Are you sure you can say 'naturally organic'? Why is the o-word different here?
If so, great!!
Joseph -- I like 'UNcertified Organic' :)
Labeling claims are the work of lawyers. As long as you can prove the claim on the label you can use it. Example on meat products you cannot use the term Choice because choice is a USDA grade. But you can say "Ranchers Choice" "Health Choice" . Now I’m no expert but I believe you can use the term "Naturally organic" because it’s in quotation marks and you can prove the claim
Hmm.. seems like a fine line if someone wants to call you on it.
There's no baggage with saying All Natural (not in quotes) or something like that, is there?
I don't know if people would take me seriously if I wrote "Naturally Organic" in quotes on my packaging. I haven't seen much of that, but maybe I just haven't noticed. Interesting idea.
When it comes to organic it self is a fine line. If you make a further processed product and use the USDA organic label. It does not mean all of the product components are all natural or organic. To me organic is a scam right up there with Angus beef just another marketing ploy, naturally organic is truthful and honest when talking about aquaponics.
I spoke with QCS (one of the certifying agencies here in Florida) a while back and recently filled the paperwork out (a tedious task). I am torn on whether it is worth it as well and still have not submitted it.
There is a grant that FOG (Florida Organic Growers) was offering to sustainable farms to get reimbursed for certification for up to 75% of the cost. However, I still wasn't sure if it was worth it, as there is the yearly cost and the small % from sales taken etc.
Since starting the buying club years ago, and previously having to buy all the produce (before growing it myself), the members have to come to know and trust me. They primarily want locally grown first, but then they do want some things they are used to getting that is not local or in season (i.e apples etc) so I do supplement with very few items from an organic distributor. Other clubs in the area focus on "certified organic" but not necessarily local...I try have pesticide/ synthetic (even OMRI approved) free now and that is why the majority of the basket is from local growers I trust.. The members are excited that I've started growing aquaponically, most of them haven't heard of aquaponics before and many are interested in tours and showing others. The lettuce and the pak choy was well received. Growth was slowed down considerably with the very low temp of the water and staying cold for weeks, but I now have the tanks insulated to help stabilize it better.

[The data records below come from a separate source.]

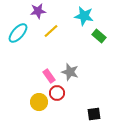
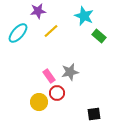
cyan star: rotated 12 degrees clockwise
gray star: rotated 30 degrees counterclockwise
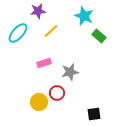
pink rectangle: moved 5 px left, 13 px up; rotated 72 degrees counterclockwise
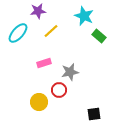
red circle: moved 2 px right, 3 px up
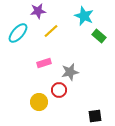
black square: moved 1 px right, 2 px down
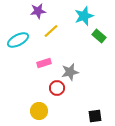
cyan star: rotated 30 degrees clockwise
cyan ellipse: moved 7 px down; rotated 20 degrees clockwise
red circle: moved 2 px left, 2 px up
yellow circle: moved 9 px down
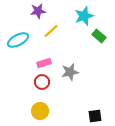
red circle: moved 15 px left, 6 px up
yellow circle: moved 1 px right
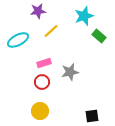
black square: moved 3 px left
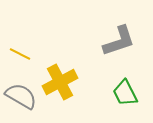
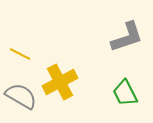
gray L-shape: moved 8 px right, 4 px up
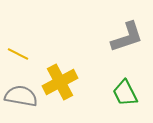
yellow line: moved 2 px left
gray semicircle: rotated 20 degrees counterclockwise
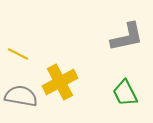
gray L-shape: rotated 6 degrees clockwise
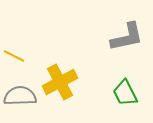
yellow line: moved 4 px left, 2 px down
gray semicircle: moved 1 px left; rotated 12 degrees counterclockwise
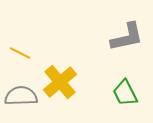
yellow line: moved 6 px right, 3 px up
yellow cross: rotated 12 degrees counterclockwise
gray semicircle: moved 1 px right
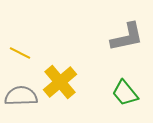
green trapezoid: rotated 12 degrees counterclockwise
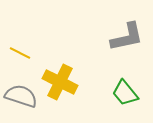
yellow cross: rotated 24 degrees counterclockwise
gray semicircle: rotated 20 degrees clockwise
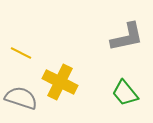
yellow line: moved 1 px right
gray semicircle: moved 2 px down
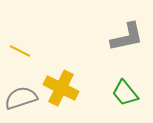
yellow line: moved 1 px left, 2 px up
yellow cross: moved 1 px right, 6 px down
gray semicircle: rotated 36 degrees counterclockwise
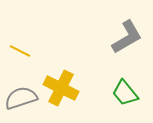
gray L-shape: rotated 18 degrees counterclockwise
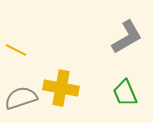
yellow line: moved 4 px left, 1 px up
yellow cross: rotated 16 degrees counterclockwise
green trapezoid: rotated 16 degrees clockwise
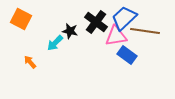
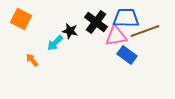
blue trapezoid: moved 2 px right; rotated 44 degrees clockwise
brown line: rotated 28 degrees counterclockwise
orange arrow: moved 2 px right, 2 px up
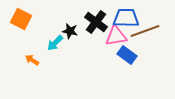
orange arrow: rotated 16 degrees counterclockwise
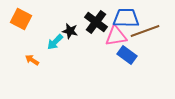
cyan arrow: moved 1 px up
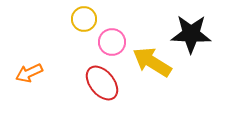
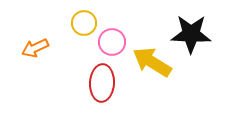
yellow circle: moved 4 px down
orange arrow: moved 6 px right, 25 px up
red ellipse: rotated 42 degrees clockwise
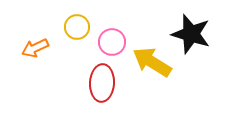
yellow circle: moved 7 px left, 4 px down
black star: rotated 15 degrees clockwise
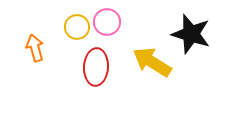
pink circle: moved 5 px left, 20 px up
orange arrow: rotated 100 degrees clockwise
red ellipse: moved 6 px left, 16 px up
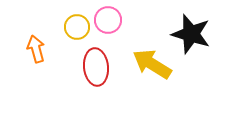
pink circle: moved 1 px right, 2 px up
orange arrow: moved 1 px right, 1 px down
yellow arrow: moved 2 px down
red ellipse: rotated 9 degrees counterclockwise
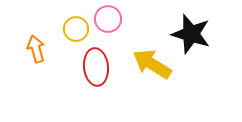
pink circle: moved 1 px up
yellow circle: moved 1 px left, 2 px down
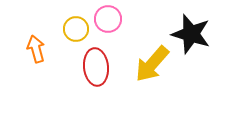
yellow arrow: rotated 81 degrees counterclockwise
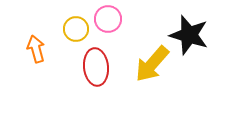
black star: moved 2 px left, 1 px down
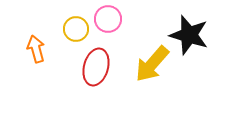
red ellipse: rotated 21 degrees clockwise
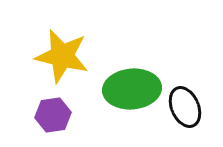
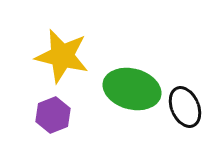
green ellipse: rotated 20 degrees clockwise
purple hexagon: rotated 12 degrees counterclockwise
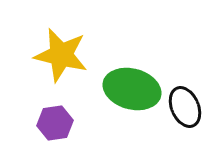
yellow star: moved 1 px left, 1 px up
purple hexagon: moved 2 px right, 8 px down; rotated 12 degrees clockwise
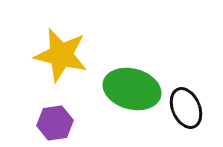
black ellipse: moved 1 px right, 1 px down
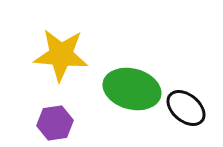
yellow star: rotated 8 degrees counterclockwise
black ellipse: rotated 27 degrees counterclockwise
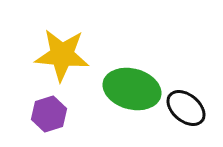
yellow star: moved 1 px right
purple hexagon: moved 6 px left, 9 px up; rotated 8 degrees counterclockwise
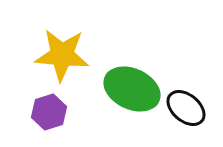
green ellipse: rotated 10 degrees clockwise
purple hexagon: moved 2 px up
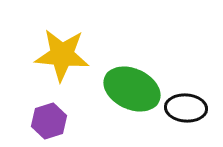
black ellipse: rotated 36 degrees counterclockwise
purple hexagon: moved 9 px down
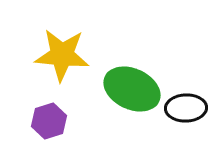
black ellipse: rotated 6 degrees counterclockwise
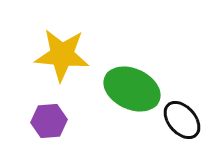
black ellipse: moved 4 px left, 12 px down; rotated 51 degrees clockwise
purple hexagon: rotated 12 degrees clockwise
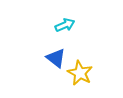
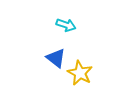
cyan arrow: moved 1 px right; rotated 42 degrees clockwise
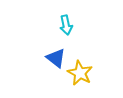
cyan arrow: rotated 60 degrees clockwise
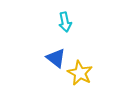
cyan arrow: moved 1 px left, 3 px up
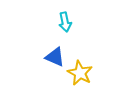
blue triangle: moved 1 px left, 1 px up; rotated 15 degrees counterclockwise
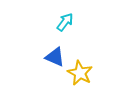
cyan arrow: rotated 132 degrees counterclockwise
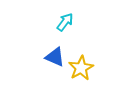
yellow star: moved 1 px right, 5 px up; rotated 15 degrees clockwise
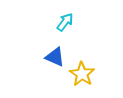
yellow star: moved 1 px right, 6 px down; rotated 10 degrees counterclockwise
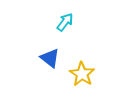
blue triangle: moved 5 px left, 1 px down; rotated 15 degrees clockwise
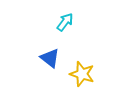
yellow star: rotated 15 degrees counterclockwise
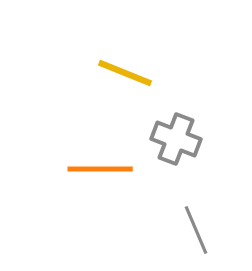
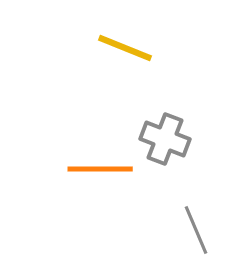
yellow line: moved 25 px up
gray cross: moved 11 px left
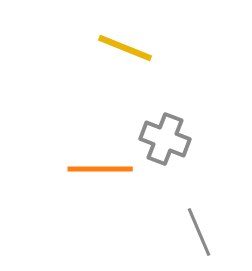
gray line: moved 3 px right, 2 px down
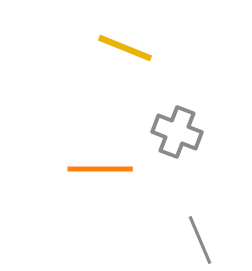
gray cross: moved 12 px right, 7 px up
gray line: moved 1 px right, 8 px down
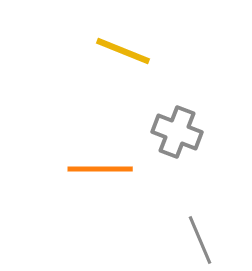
yellow line: moved 2 px left, 3 px down
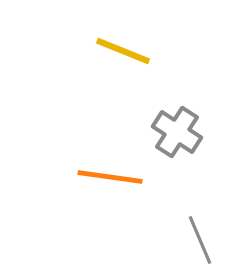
gray cross: rotated 12 degrees clockwise
orange line: moved 10 px right, 8 px down; rotated 8 degrees clockwise
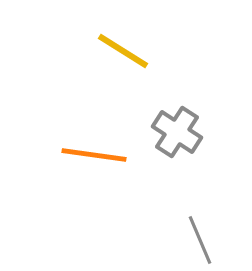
yellow line: rotated 10 degrees clockwise
orange line: moved 16 px left, 22 px up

I also lost crops due to the freezing temps and then covering with plastic and hoophouses and some plants bolting when it got so hot the following morning..took it off by 10am but it was too late!..I'm still learning.
Anyway, one large farm I buy from (soil grown) is not certified but they are thriving. They use manure and fish emulsion and most often not even the OMRI pesticides and grow beautiful heirloom veggies and use organic seed. When they did use an "OMRI' approved pesticide last year, (they had a huge problem with worms on their peaches) she told me, as she knows how I feel and I didn't buy them.
General question related to this --
If I add veggies/kitchen scraps etc to my worm bin that are not certified organic, and then add worm juice from that bin to my AP system, would the veggies be considered organic according to the USDA (assuming everything else was OG)? I don't think so, but I want to double check this.
I hear you Earl, there are a lot of funky things going on with OG certification. AP needs its own 'clean' standard. It will be interesting to hear what 'clean' means to different people..
oops, probably should say.."...the way nature intended it to be"
Michelle, you cannot forget the hidden cost in the large amount of time you have to invest in filling out the applications and going through the involved process.